In all the reports (both government and privately produced) on the handicraft industry in India which I have analysed so far, there is an emphasis on improved design and availability of raw materials. While this is absolutely critical for success, little thought has been devoted to effective marketing of the products. Government schemes to aid marketing largely focus on providing funds to set up art fairs and exhibitions. However, the success of brands such as Raw Mango, Ekaya, nicobar, Anantaya Decor, Jaipur Living etc. are proof that more effective ways of marketing products are working and that the “India story” is on the rise. These brands are communicating their craft based stories directly to their audience. These stories not only help sell the products but also educate the customer about the rich history of the craft.

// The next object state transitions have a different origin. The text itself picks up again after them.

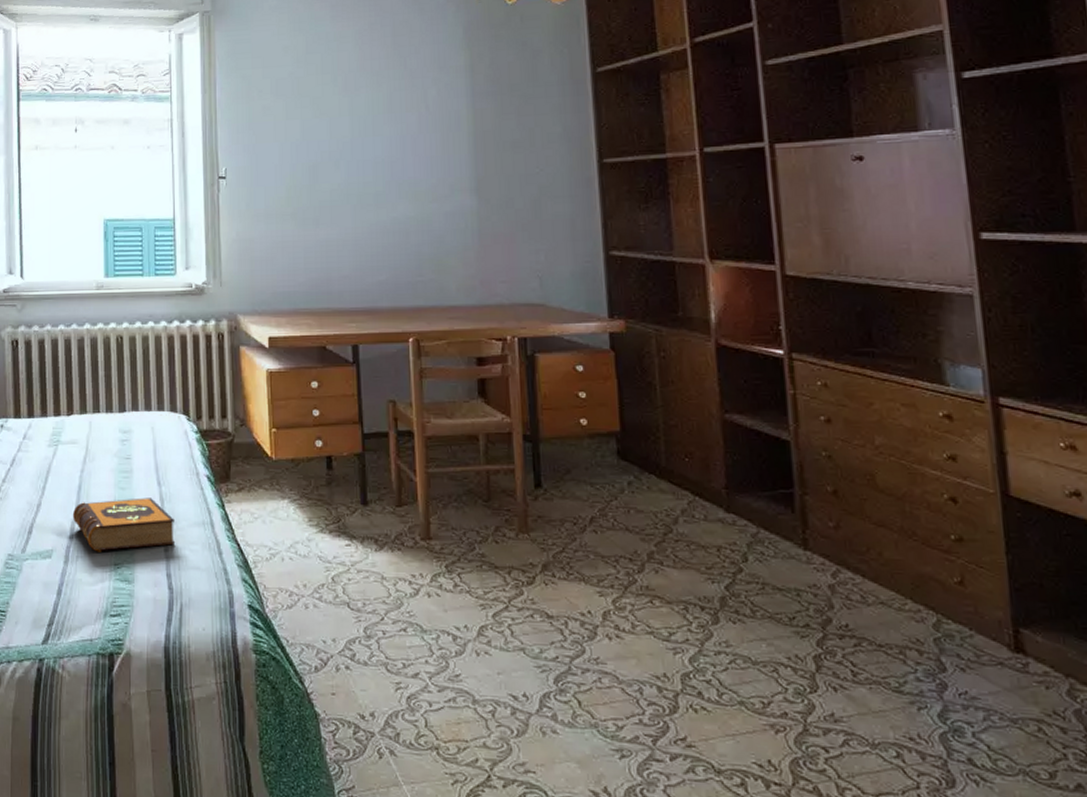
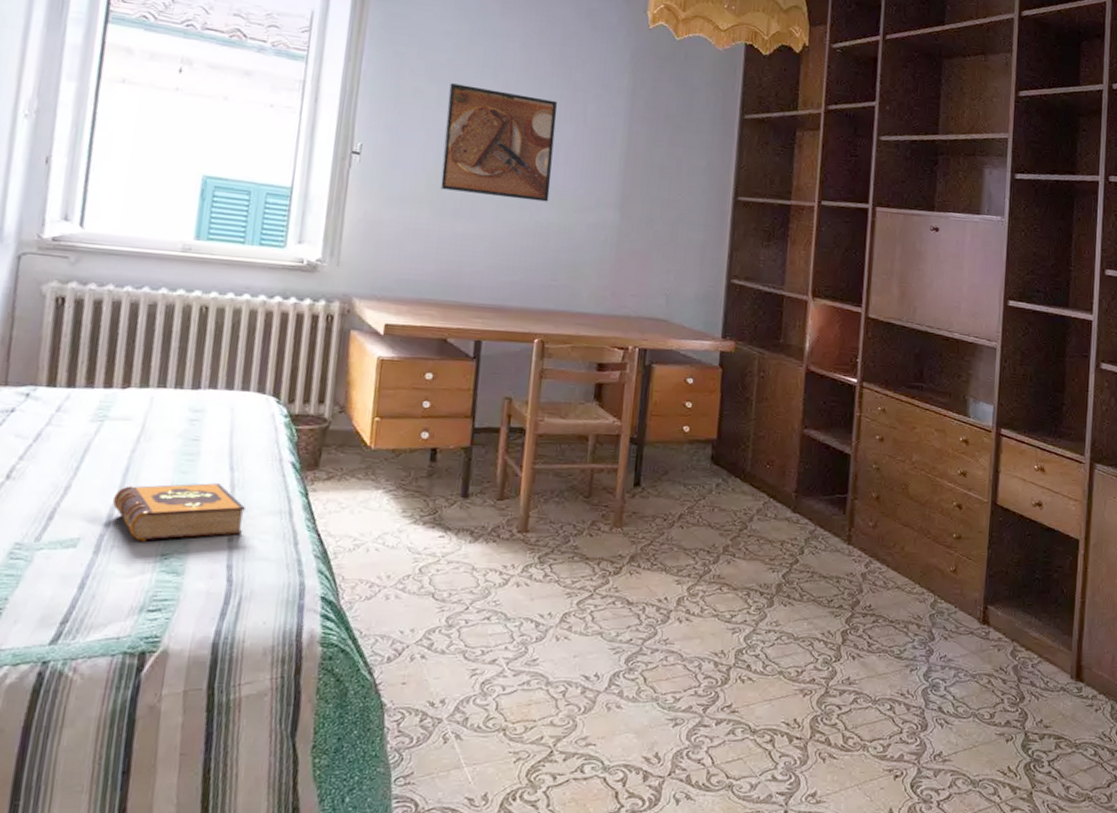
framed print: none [295,93,403,200] -> present [440,83,558,202]

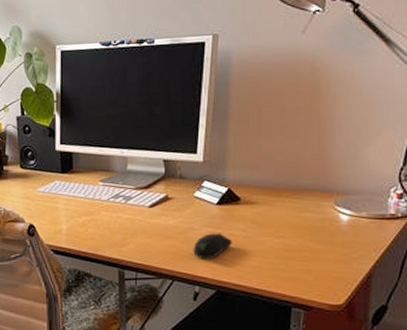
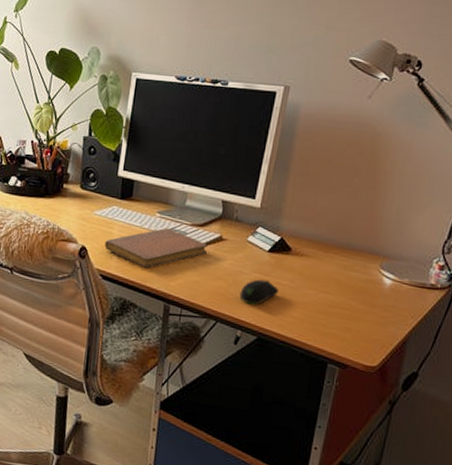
notebook: none [52,195,154,237] -> present [104,227,208,268]

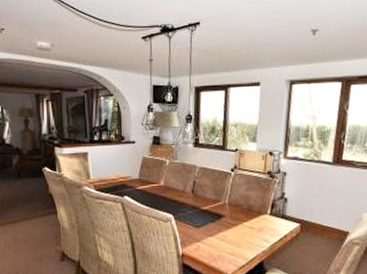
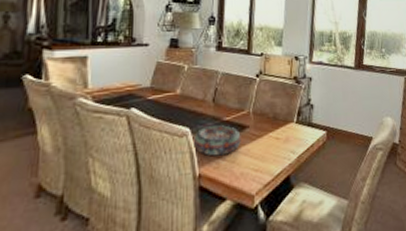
decorative bowl: none [175,214,218,240] -> present [192,125,241,156]

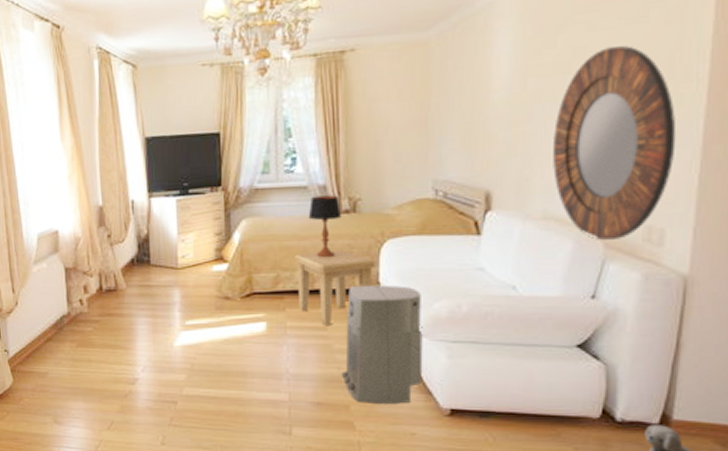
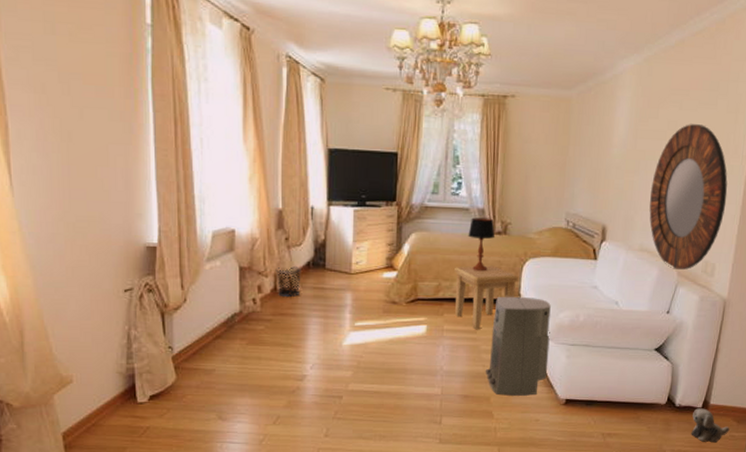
waste bin: none [100,264,126,296] -> present [276,267,301,297]

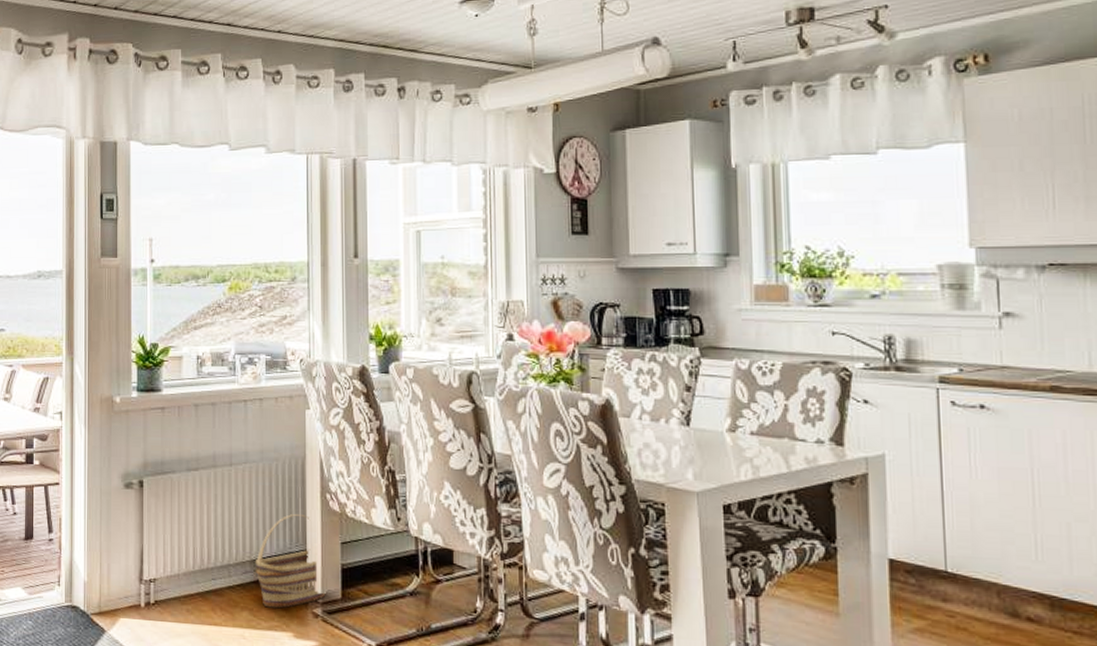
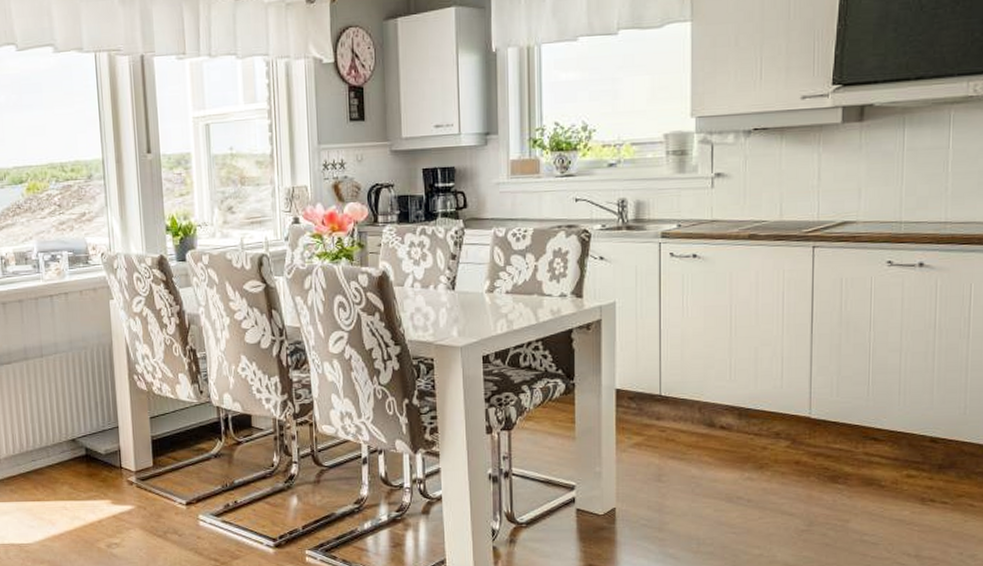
basket: present [255,514,326,609] -> none [71,396,139,481]

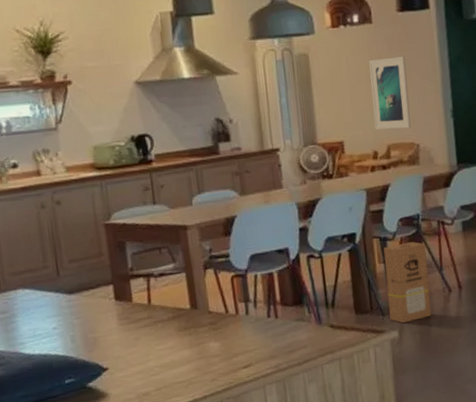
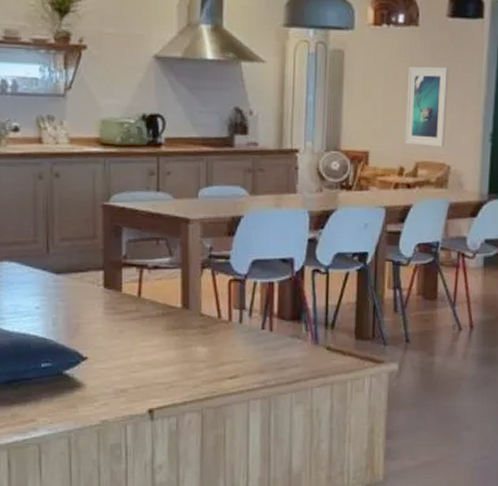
cardboard box: present [384,242,432,324] -> none [392,271,441,357]

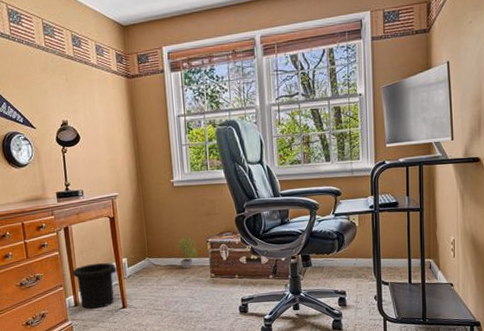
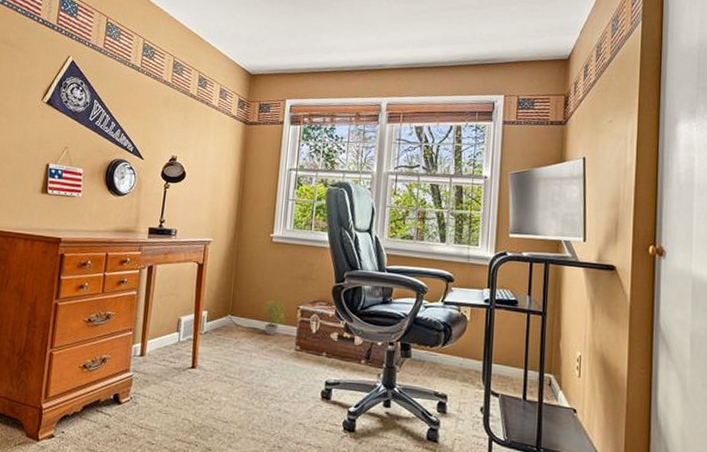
trash can: present [70,262,117,309] -> none [144,311,194,364]

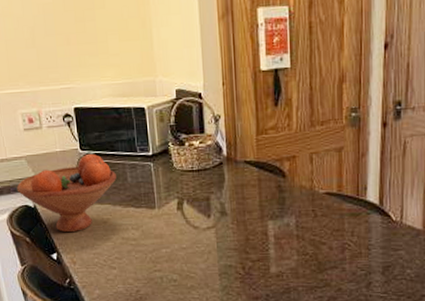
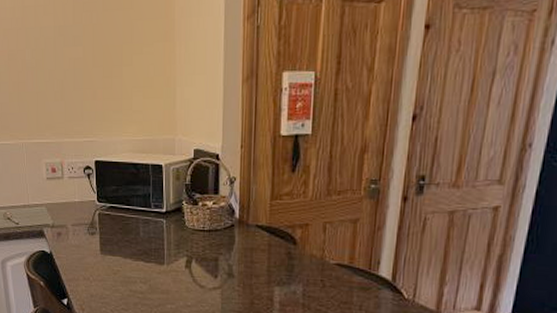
fruit bowl: present [16,153,116,233] -> none [35,206,129,281]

I believe that this audience engagement is what could also allow the handicrafts industry in India to survive and flourish. I want to document the rich history of the handicrafts of India and to help artisans to use these stories to connect with their audience, cultivate conversations, communicate their stories, and ultimately sell their products. Artisans can enthral a listener with stories that form the foundation of their craft. Stories that are passed down orally from generation to generation. I can see that the issue today is that artisans are failing to communicate their rich history and expertise to the modern consumer and are struggling to adapt to the digital age of communication. The cyclical nature of this problem is causing many artisans to quit their potentially far more lucrative traditional vocation and seek other mediocre sources of income.

New brands and new marketing techniques are gradually evolving India’s contemporary image with its traditions in tow. Sadly, often the artisans at the heart of this movement seem to be left out. By using the skills I have acquired over the years, I would like to contribute towards giving them a voice.